((

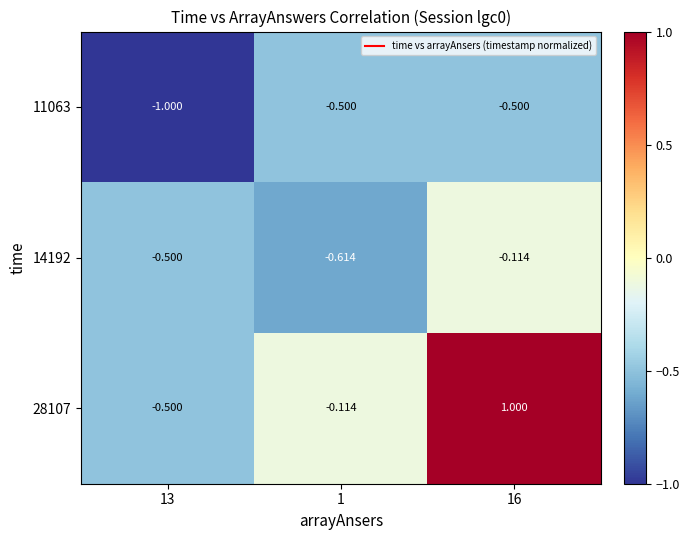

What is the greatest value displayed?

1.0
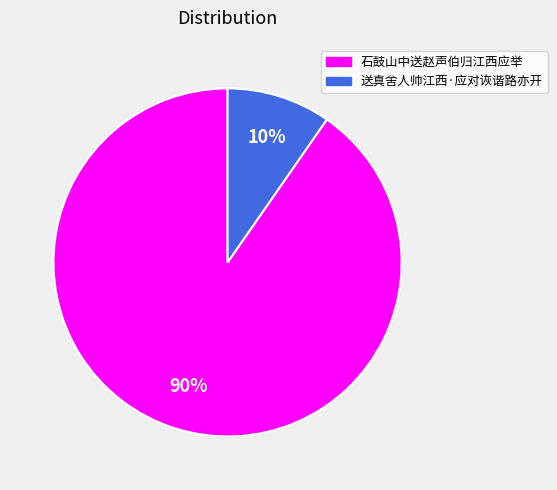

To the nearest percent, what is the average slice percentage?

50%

))
((

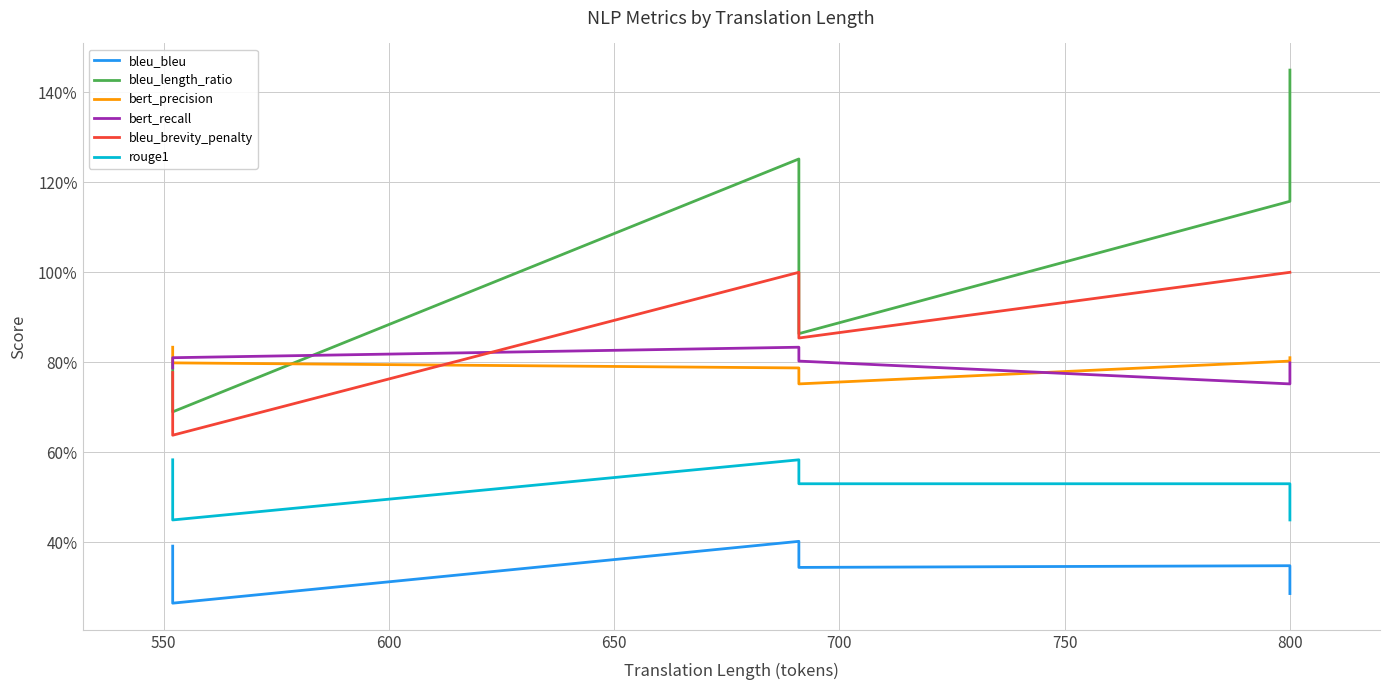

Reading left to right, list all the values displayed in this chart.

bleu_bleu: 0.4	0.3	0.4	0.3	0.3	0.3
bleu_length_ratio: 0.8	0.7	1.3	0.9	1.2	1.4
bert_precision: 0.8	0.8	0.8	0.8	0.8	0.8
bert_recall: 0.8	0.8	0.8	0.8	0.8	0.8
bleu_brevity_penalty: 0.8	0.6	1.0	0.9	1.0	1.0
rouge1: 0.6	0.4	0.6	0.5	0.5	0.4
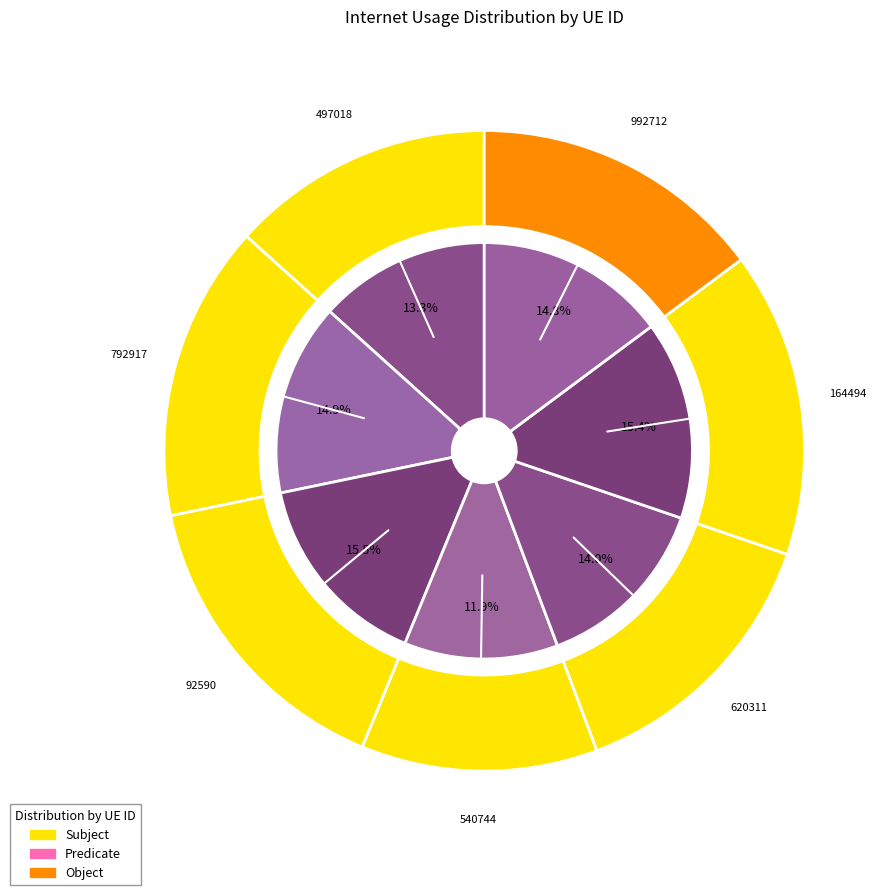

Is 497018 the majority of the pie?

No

))

[WORK REQUIRED] Copy word for word the part of the listing that begins with the line containing "What is the greatest value displayed?" and ends with the line containing "To the nearest", including both of those lines but leaving out the pictures.

[EXERCISE OUTPUT]
What is the greatest value displayed?

1.0

To the nearest percent, what is the average slice percentage?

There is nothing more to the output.